→ WORK TASK
All of the data must be output exactly, with every picture left out.

→ DATASET CONTENT

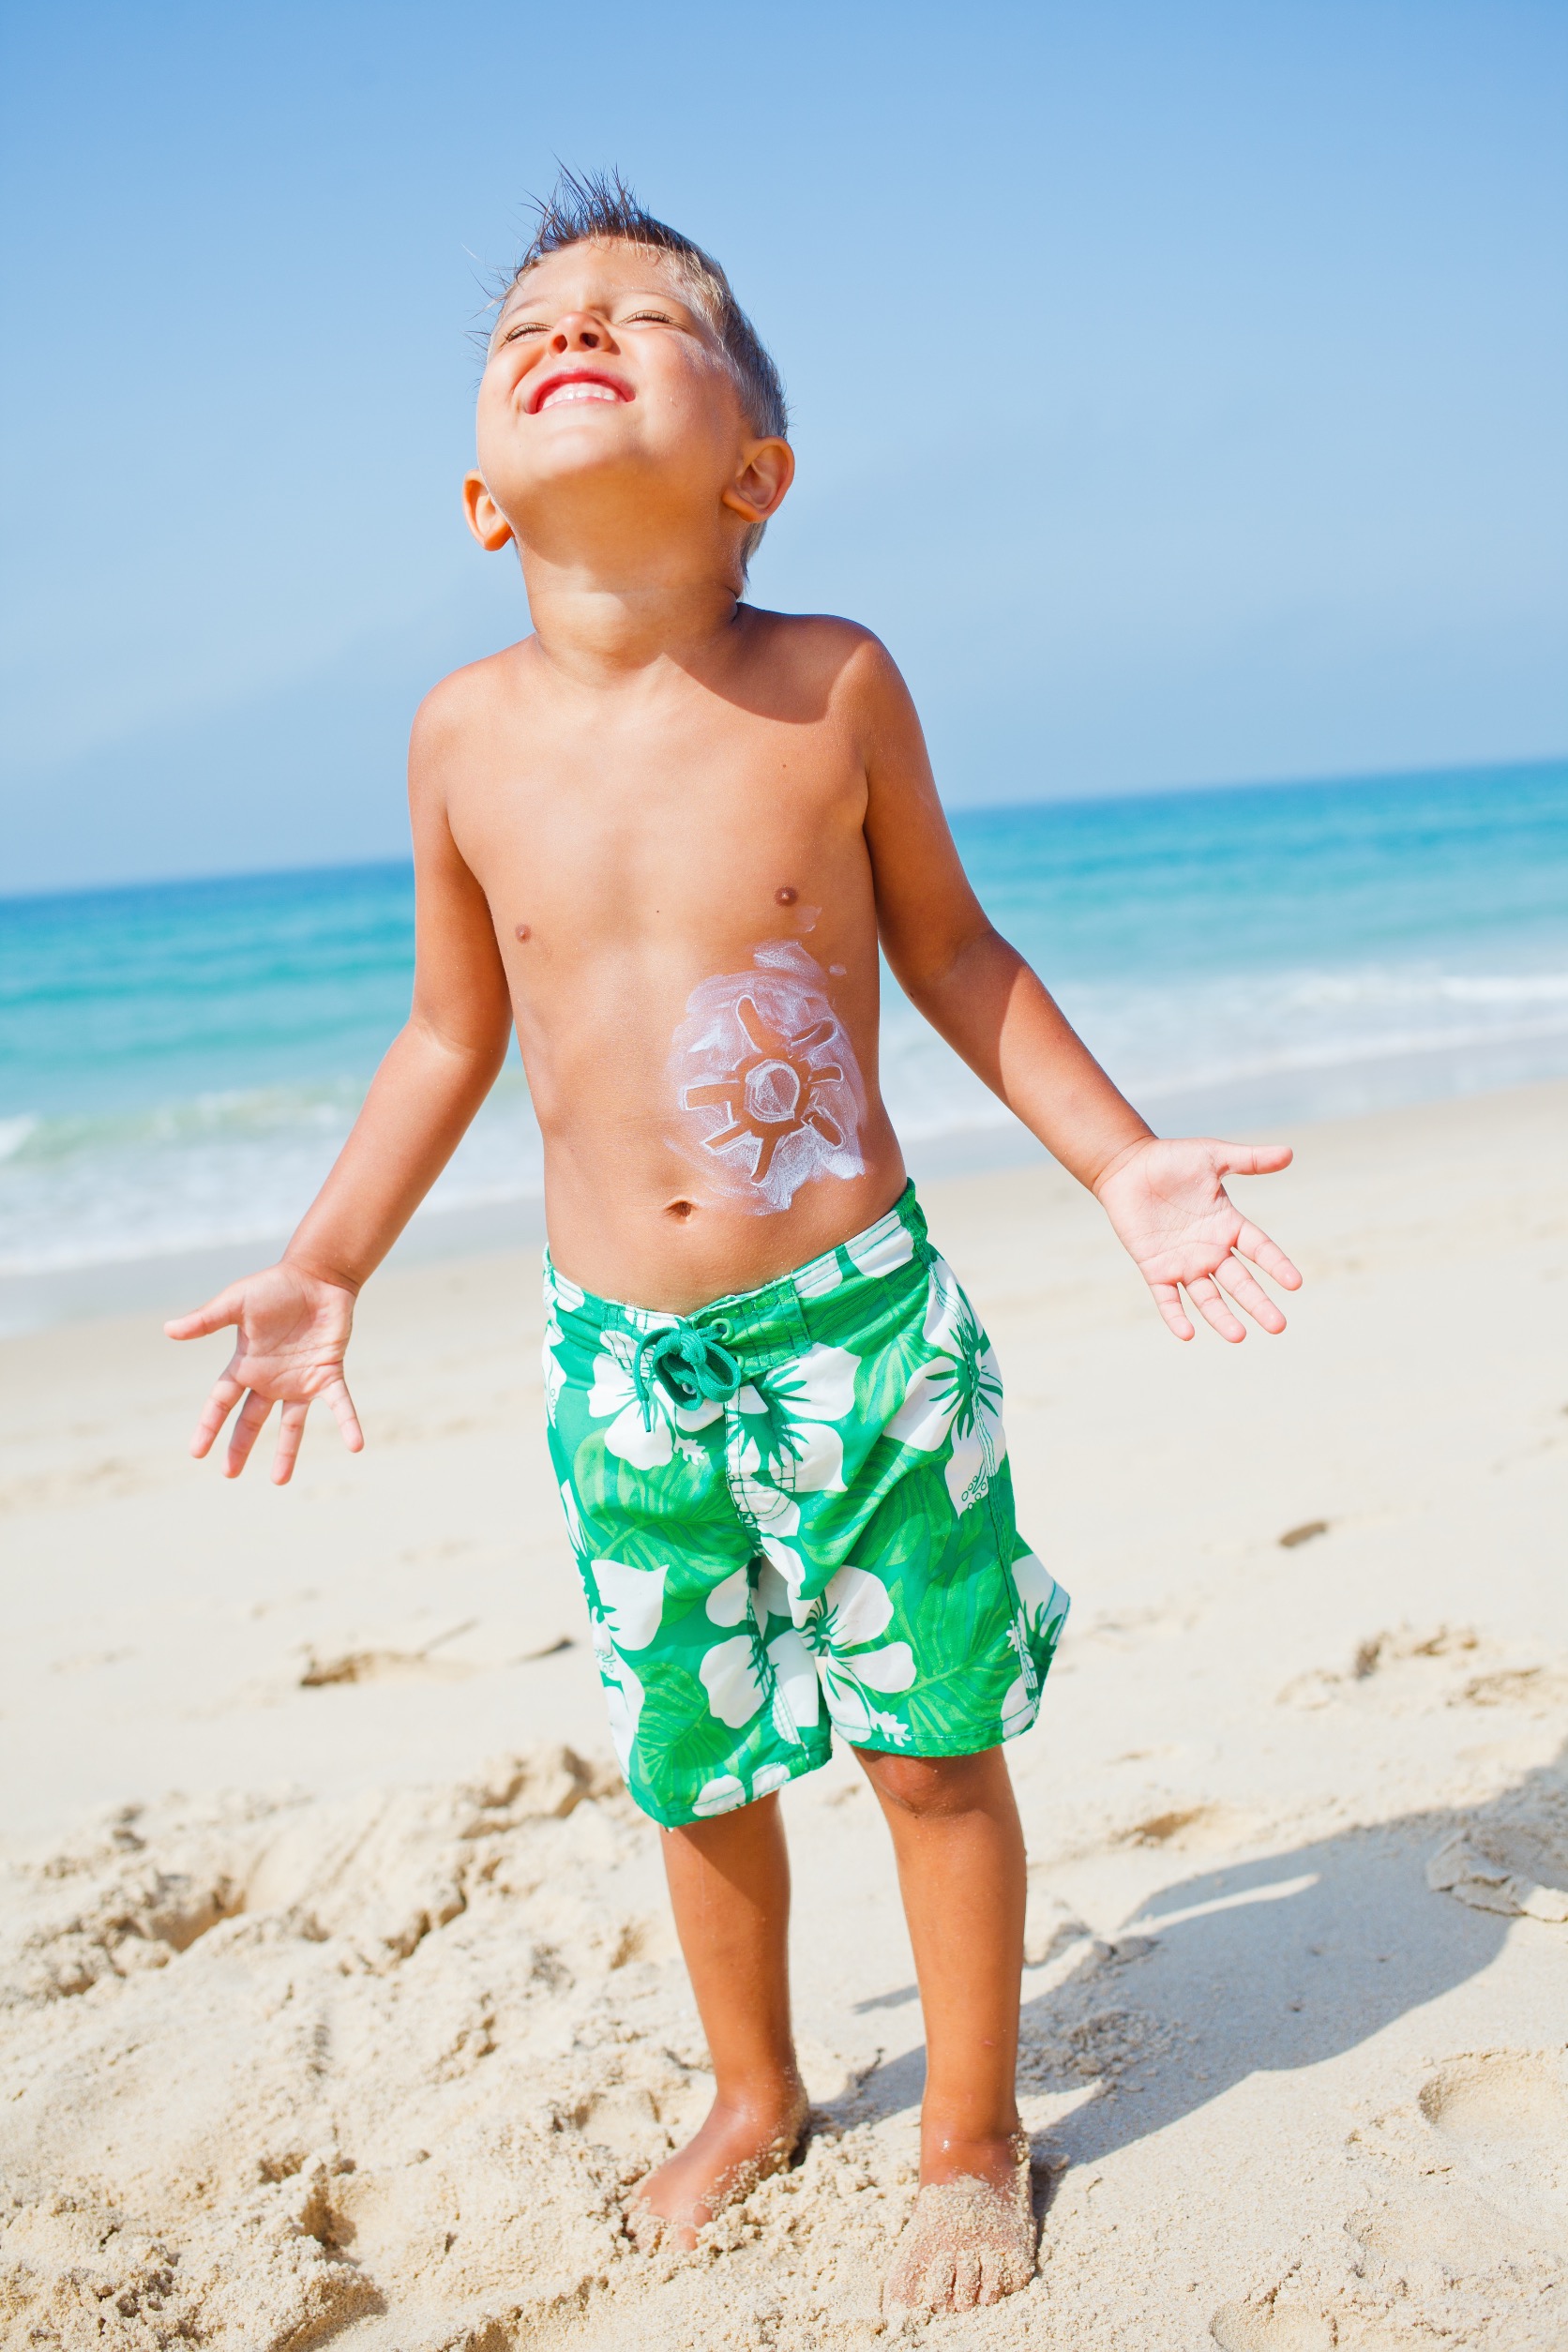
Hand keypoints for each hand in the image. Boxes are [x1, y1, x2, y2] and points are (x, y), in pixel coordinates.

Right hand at [165, 1261, 363, 1482]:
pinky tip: (356, 1445)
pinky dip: (348, 1423)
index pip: (221, 1402)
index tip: (196, 1452)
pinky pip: (340, 1404)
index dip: (209, 1426)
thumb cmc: (273, 1287)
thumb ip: (206, 1319)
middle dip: (240, 1446)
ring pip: (292, 1424)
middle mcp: (271, 1379)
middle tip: (228, 1474)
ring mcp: (301, 1380)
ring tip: (279, 1480)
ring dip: (287, 1451)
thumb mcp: (236, 1302)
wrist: (316, 1276)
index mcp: (245, 1365)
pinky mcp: (329, 1373)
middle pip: (251, 1420)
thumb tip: (168, 1329)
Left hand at [1093, 1136, 1301, 1342]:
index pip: (1260, 1250)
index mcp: (1228, 1225)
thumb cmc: (1171, 1159)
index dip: (1276, 1266)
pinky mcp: (1155, 1268)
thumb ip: (1249, 1160)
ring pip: (1207, 1297)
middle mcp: (1210, 1250)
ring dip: (1221, 1317)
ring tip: (1238, 1336)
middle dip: (1258, 1304)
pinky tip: (1187, 1333)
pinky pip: (1167, 1298)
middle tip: (1278, 1327)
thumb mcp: (1213, 1156)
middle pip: (1240, 1282)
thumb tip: (1289, 1153)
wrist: (1128, 1166)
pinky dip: (1175, 1315)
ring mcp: (1183, 1262)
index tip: (1295, 1284)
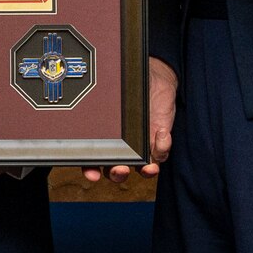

→ EXERCISE ANSWER
Hand keypoints for each hand in the image. Boxes are [x1, y1, x2, y2] and points are (x, y), in pixel coordinates.

Right hand at [165, 1261, 363, 1482]:
pinky tip: (356, 1445)
pinky dip: (348, 1423)
index pip: (221, 1402)
index tip: (196, 1452)
pinky pip: (340, 1404)
index dip: (209, 1426)
thumb cmc: (273, 1287)
thumb ip: (206, 1319)
middle dip: (240, 1446)
ring pip: (292, 1424)
middle mcp: (271, 1379)
middle tip: (228, 1474)
ring mcp: (301, 1380)
ring tip: (279, 1480)
ring dip: (287, 1451)
thumb mcp: (236, 1302)
wrist: (316, 1276)
index mcp: (245, 1365)
pinky mcp: (329, 1373)
middle pip: (251, 1420)
thumb tip: (168, 1329)
Left hand at [1093, 1136, 1301, 1342]:
index pip: (1260, 1250)
index mcp: (1228, 1225)
thumb cmc: (1171, 1159)
index dip: (1276, 1266)
pinky mcp: (1155, 1268)
thumb ip: (1249, 1160)
ring pip: (1207, 1297)
middle mcp: (1210, 1250)
ring dip: (1221, 1317)
ring tip: (1238, 1336)
middle dip: (1258, 1304)
pinky tip: (1187, 1333)
pinky pip: (1167, 1298)
middle tip: (1278, 1327)
thumb mcp: (1213, 1156)
middle pip: (1240, 1282)
thumb tip: (1289, 1153)
wrist: (1128, 1166)
pinky dip: (1175, 1315)
ring mcp: (1183, 1262)
index tip: (1295, 1284)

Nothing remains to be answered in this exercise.